My reasoning was that I thought it and Apple Inc (NASDAQ:AAPL) might resolve their recent dispute or, more speculatively, that someone would look to take Imagination on the cheap after its share price slump.
Well, as most of you probably know by now, Imagination revealed at the end of June that it had kicked off a formal sale process with potential bidders, which was followed by a surge in the shares.
I cashed out around a third of my shares at 161p – remember I bought them for 105p – and left some in there just in case they nudged even higher.
I stuck a £1.40 stop-loss on the remaining shares (see, I do listen to my own advice) to limit my downside and that order kicked in earlier this week when the shares fell away a little bit.
All in all, my venture into Imagination netted me a tidy profit of just over £500 – kerching!
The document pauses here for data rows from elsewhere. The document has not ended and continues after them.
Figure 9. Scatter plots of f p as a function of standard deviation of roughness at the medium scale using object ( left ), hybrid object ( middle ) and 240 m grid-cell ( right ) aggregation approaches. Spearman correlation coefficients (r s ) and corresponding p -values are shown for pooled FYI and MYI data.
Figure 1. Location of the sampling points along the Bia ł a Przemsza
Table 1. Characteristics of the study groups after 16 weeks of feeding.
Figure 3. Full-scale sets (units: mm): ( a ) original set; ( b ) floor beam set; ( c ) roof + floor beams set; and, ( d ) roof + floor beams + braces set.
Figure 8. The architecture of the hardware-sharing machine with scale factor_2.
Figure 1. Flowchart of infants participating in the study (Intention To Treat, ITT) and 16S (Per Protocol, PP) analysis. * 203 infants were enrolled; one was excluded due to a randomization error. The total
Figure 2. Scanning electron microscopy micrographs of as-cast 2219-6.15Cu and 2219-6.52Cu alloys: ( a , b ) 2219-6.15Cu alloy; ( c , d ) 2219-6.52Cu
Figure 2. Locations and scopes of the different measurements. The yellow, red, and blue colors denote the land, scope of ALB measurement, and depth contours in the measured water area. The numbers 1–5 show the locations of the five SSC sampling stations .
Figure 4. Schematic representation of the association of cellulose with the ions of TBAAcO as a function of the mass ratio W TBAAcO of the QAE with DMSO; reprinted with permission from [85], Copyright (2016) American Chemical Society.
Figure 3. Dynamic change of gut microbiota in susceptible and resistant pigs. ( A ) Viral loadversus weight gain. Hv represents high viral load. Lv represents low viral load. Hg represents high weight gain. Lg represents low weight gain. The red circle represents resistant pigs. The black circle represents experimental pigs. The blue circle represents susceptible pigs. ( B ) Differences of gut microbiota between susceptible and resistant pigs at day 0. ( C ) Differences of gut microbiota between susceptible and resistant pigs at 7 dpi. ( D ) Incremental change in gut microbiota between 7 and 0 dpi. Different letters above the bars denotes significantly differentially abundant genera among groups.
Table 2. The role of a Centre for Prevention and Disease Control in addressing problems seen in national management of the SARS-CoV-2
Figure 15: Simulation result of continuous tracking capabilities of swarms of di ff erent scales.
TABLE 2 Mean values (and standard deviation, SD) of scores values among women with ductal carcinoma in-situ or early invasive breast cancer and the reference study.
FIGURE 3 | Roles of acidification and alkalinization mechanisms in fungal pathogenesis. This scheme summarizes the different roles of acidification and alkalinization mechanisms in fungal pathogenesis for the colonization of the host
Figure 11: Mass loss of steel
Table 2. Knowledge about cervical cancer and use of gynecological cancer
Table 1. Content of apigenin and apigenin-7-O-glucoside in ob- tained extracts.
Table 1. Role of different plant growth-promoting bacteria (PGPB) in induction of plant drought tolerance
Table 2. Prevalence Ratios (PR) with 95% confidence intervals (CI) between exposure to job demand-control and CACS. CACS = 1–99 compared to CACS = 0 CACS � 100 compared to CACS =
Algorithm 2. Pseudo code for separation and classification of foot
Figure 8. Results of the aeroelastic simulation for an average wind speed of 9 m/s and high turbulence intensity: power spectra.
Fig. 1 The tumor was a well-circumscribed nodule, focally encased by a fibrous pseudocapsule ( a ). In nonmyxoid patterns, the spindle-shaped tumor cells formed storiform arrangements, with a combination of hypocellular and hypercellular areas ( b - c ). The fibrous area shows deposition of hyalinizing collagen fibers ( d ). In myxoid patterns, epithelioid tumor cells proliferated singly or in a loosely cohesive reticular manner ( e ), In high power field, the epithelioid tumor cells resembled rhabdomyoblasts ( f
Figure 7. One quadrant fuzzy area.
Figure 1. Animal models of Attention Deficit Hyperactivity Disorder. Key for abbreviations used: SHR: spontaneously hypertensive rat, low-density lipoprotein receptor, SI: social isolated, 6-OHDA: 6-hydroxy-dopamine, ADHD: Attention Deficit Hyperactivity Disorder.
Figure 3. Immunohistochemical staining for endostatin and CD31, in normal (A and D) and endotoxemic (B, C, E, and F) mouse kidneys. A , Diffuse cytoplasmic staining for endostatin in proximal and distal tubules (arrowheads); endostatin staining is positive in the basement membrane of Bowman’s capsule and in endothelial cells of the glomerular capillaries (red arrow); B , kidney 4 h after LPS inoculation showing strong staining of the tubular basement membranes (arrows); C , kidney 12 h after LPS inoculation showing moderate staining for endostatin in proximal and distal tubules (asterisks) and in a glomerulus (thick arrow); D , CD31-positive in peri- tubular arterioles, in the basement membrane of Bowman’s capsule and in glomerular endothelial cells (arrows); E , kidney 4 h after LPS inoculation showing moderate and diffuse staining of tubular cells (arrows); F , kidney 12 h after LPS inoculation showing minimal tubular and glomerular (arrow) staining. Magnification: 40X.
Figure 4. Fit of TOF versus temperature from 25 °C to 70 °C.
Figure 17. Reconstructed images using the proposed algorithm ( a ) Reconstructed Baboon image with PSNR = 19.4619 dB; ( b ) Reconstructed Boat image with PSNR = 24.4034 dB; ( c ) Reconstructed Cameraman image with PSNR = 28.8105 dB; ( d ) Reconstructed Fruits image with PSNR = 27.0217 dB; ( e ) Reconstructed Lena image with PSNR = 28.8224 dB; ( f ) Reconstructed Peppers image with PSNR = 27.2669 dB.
JD Sports in fashion (with me at least)
I decided to use some of those profits to pump £2,000 (we’re entering the big leagues, folks) into sports fashion retailer JD Sports Fashion PLC (LON:JD.). I snapped up 500 shares at around 355p (once fees had been taken into account).
I’ve been waiting for a little while to get some JD shares ever since I ventured into one of their stores with my trendier younger cousin. I was really impressed by the store layout, the shopping experience and the products on offer. Plus it was absolutely rammed!
Shares plunged on news that margins had come under pressure in the first half as the retailer looked to sustain recent sales growth, although boss Peter Cowgill said this was “anticipated”.
Investors were also a little wary that the trading statement didn’t contain any exact figures but Cowgill hinted that was because, given the earlier timing of Eid this year and the subsequent adjustment of JD’s clearance sale, the numbers wouldn’t provide an accurate comparative at this moment in time.
When the Bury-based group releases its interims in a couple of months, I think there could be pleasant surprise in store in terms of sales (or perhaps that’s the eternal optimist inside speaking).
Rest of portfolio chugging along nicely (apart from BT)
As for the rest, it’s been rather uneventful to be honest.
Fevertree Drinks PLC (LON:FEVR) continues to hang around the £17 mark, so I’m waiting for the interims (and hopefully a profit upgrade) to move the share price. Those results should come out in the next few weeks so fingers crossed that US sales have gone through the roof!
I’m still waiting on AstraZeneca PLC (LON:AZN) to unveil the first readout of its key MYSTIC trial which (I feel like I’ve been saying this for weeks now) are due out any day. They were supposed to be here for the midpoint of the year so hopefully the delay isn’t because the study has been a flop.
There was some concern among investors this week on rumours that chief executive Pascal Soriot is to leave for a rival drugmaker, so that’s weighed on the shares although they’re still around the £50 level.
I’m still slightly in the red on this one, but as I’ve said before, I’m happy to hold on as the dividend is still decent even if it’s trimmed this year.
Fevertree – 211 shares @ £9.50. Currently £17.
AstraZeneca – 48 shares @ £42.26. Currently £49.80.
BT – 328 shares @ 305p. Currently 301p.
JD Sports – 500 shares @ 355p. Currently 347p.